In this context, it is also worth distinguishing palliative care in psychiatry from the concept of harm reduction [10], i.e., interventions aimed at reducing negative consequences of problematic behaviors such as substance use without necessarily fully extinguishing the underlying behaviors themselves [68]. Harm reduction techniques can certainly be applied as part of a palliative approach to mental health, as seen in the clinical scenarios described above. However, the scope of palliative care in psychiatry is much broader [10] and does not need to involve any harm reduction interventions at all if they are not required in order to meet the goals outlined in the WHO definition of palliative care [17]. Obviously, the notions of palliation, recovery, and harm reduction may at times overlap and we hope for further discussions about the interrelated nature of these models.

Conclusion

We have illustrated how a palliative approach in psychiatry could be implemented in three different clinical scenarios: severe and enduring anorexia nervosa, treatment-refractory schizophrenia, and chronic suicidality and severe persistent self-injury in borderline personality disorder. The type of interventions referred to as palliative are by no means ‘novel’ and ‘cutting-edge’—quite the contrary, we interpret palliative care as an approach defined by its goals and not by the use of specific treatments.

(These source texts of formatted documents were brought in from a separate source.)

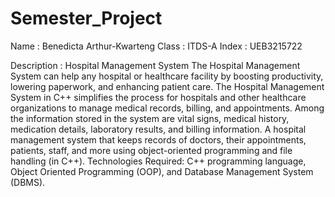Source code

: # Semester_Project
Name : Benedicta Arthur-Kwarteng
Class : ITDS-A
Index : UEB3215722

Description : 
Hospital Management System 
The Hospital Management System can help any hospital or healthcare facility by 
boosting productivity, lowering paperwork, and enhancing patient care. The 
Hospital Management System in C++ simplifies the process for hospitals and
other healthcare organizations to manage medical records, billing, and 
appointments. Among the information stored in the system are vital signs, 
medical history, medication details, laboratory results, and billing information. A 
hospital management system that keeps records of doctors, their appointments, 
patients, staff, and more using object-oriented programming and file handling (in 
C++).
Technologies Required: C++ programming language, Object Oriented
Programming (OOP), and Database Management System (DBMS).



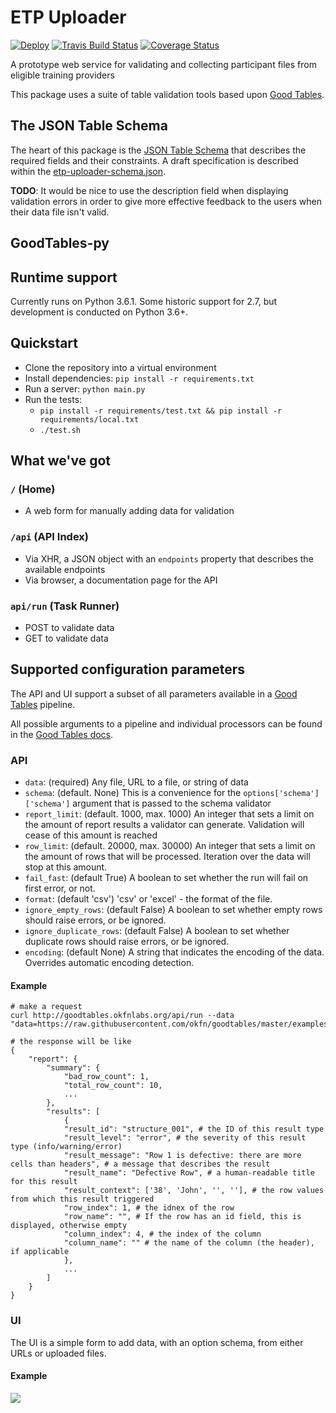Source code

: # ETP Uploader

[![Deploy](https://www.herokucdn.com/deploy/button.svg)](https://heroku.com/deploy?template=https://github.com/workforce-data-initiative/etp-uploader/tree/wdi)
[![Travis Build Status](https://travis-ci.org/frictionlessdata/goodtables.io.svg?branch=master)](https://travis-ci.org/frictionlessdata/goodtables.io)
[![Coverage Status](https://coveralls.io/repos/frictionlessdata/goodtables.io/badge.svg)](https://coveralls.io/r/frictionlessdata/goodtables.io)

A prototype web service for validating and collecting participant files from eligible training providers

This package uses a suite of table validation tools based upon [Good Tables](https://github.com/okfn/goodtables).

## The JSON Table Schema

The heart of this package is the [JSON Table Schema](https://specs.frictionlessdata.io/table-schema/)
that describes the required fields and their constraints. A draft specification
is described within the [etp-uploader-schema.json](etp-uploader-schema.json).

**TODO**: It would be nice to use the description field when displaying validation
errors in order to give more effective feedback to the users when their data file
isn't valid.

## GoodTables-py

## Runtime support

Currently runs on Python 3.6.1.  Some historic support for 2.7, but development is
conducted on Python 3.6+.

## Quickstart

* Clone the repository into a virtual environment
* Install dependencies: `pip install -r requirements.txt`
* Run a server: `python main.py`
* Run the tests: 
  * `pip install -r requirements/test.txt && pip install -r requirements/local.txt`
  * `./test.sh`

## What we've got

### `/` (Home)

* A web form for manually adding data for validation

### `/api` (API Index)

* Via XHR, a JSON object with an `endpoints` property that describes the available endpoints
* Via browser, a documentation page for the API

### `api/run` (Task Runner)

* POST to validate data
* GET to validate data

## Supported configuration parameters

The API and UI support a subset of all parameters available in a [Good Tables](https://github.com/okfn/goodtables) pipeline.

All possible arguments to a pipeline and individual processors can be found in the [Good Tables docs](http://goodtables.readthedocs.org/en/latest/).

### API

* `data`: (required) Any file, URL to a file, or string of data
* `schema`: (default. None) This is a convenience for the `options['schema']['schema']` argument that is passed to the schema validator
* `report_limit`: (default. 1000, max. 1000) An integer that sets a limit on the amount of report results a validator can generate. Validation will cease of this amount is reached
* `row_limit`: (default. 20000, max. 30000) An integer that sets a limit on the amount of rows that will be processed. Iteration over the data will stop at this amount.
* `fail_fast`: (default True) A boolean to set whether the run will fail on first error, or not.
* `format`: (default 'csv') 'csv' or 'excel' - the format of the file.
* `ignore_empty_rows`: (default False) A boolean to set whether empty rows should raise errors, or be ignored.
* `ignore_duplicate_rows`: (default False) A boolean to set whether duplicate rows should raise errors, or be ignored.
* `encoding`: (default None) A string that indicates the encoding of the data. Overrides automatic encoding detection.

#### Example

```
# make a request
curl http://goodtables.okfnlabs.org/api/run --data "data=https://raw.githubusercontent.com/okfn/goodtables/master/examples/row_limit_structure.csv&schema=https://raw.githubusercontent.com/okfn/goodtables/master/examples/test_schema.json"

# the response will be like
{
    "report": {
        "summary": {
            "bad_row_count": 1,
            "total_row_count": 10,
            ...
        },
        "results": [
            {
            "result_id": "structure_001", # the ID of this result type
            "result_level": "error", # the severity of this result type (info/warning/error)
            "result_message": "Row 1 is defective: there are more cells than headers", # a message that describes the result
            "result_name": "Defective Row", # a human-readable title for this result
            "result_context": ['38', 'John', '', ''], # the row values from which this result triggered
            "row_index": 1, # the idnex of the row
            "row_name": "", # If the row has an id field, this is displayed, otherwise empty
            "column_index": 4, # the index of the column
            "column_name": "" # the name of the column (the header), if applicable
            },
            ...
        ]
    }
}
```

### UI

The UI is a simple form to add data, with an option schema, from either URLs or uploaded files.

#### Example

<img src="https://dl.dropboxusercontent.com/u/13029373/okfn/ui.gif" />
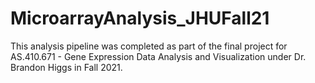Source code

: # MicroarrayAnalysis_JHUFall21
This analysis pipeline was completed as part of the final project for AS.410.671 - Gene Expression Data Analysis and Visualization under Dr. Brandon Higgs in Fall 2021.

Furthermore, we argue that the introduction of goals of care conversations in psychiatry could aid even further in ensuring that patients and families understand the approach taken and feel safe in knowing what treatment goals are helpful and attainable.

Finally, we discuss the overlap between palliative care, harm reduction and recovery, and conclude that in contrast to the other approaches, palliative care should be reserved specifically for those suffering from severe, persistent life-threatening conditions.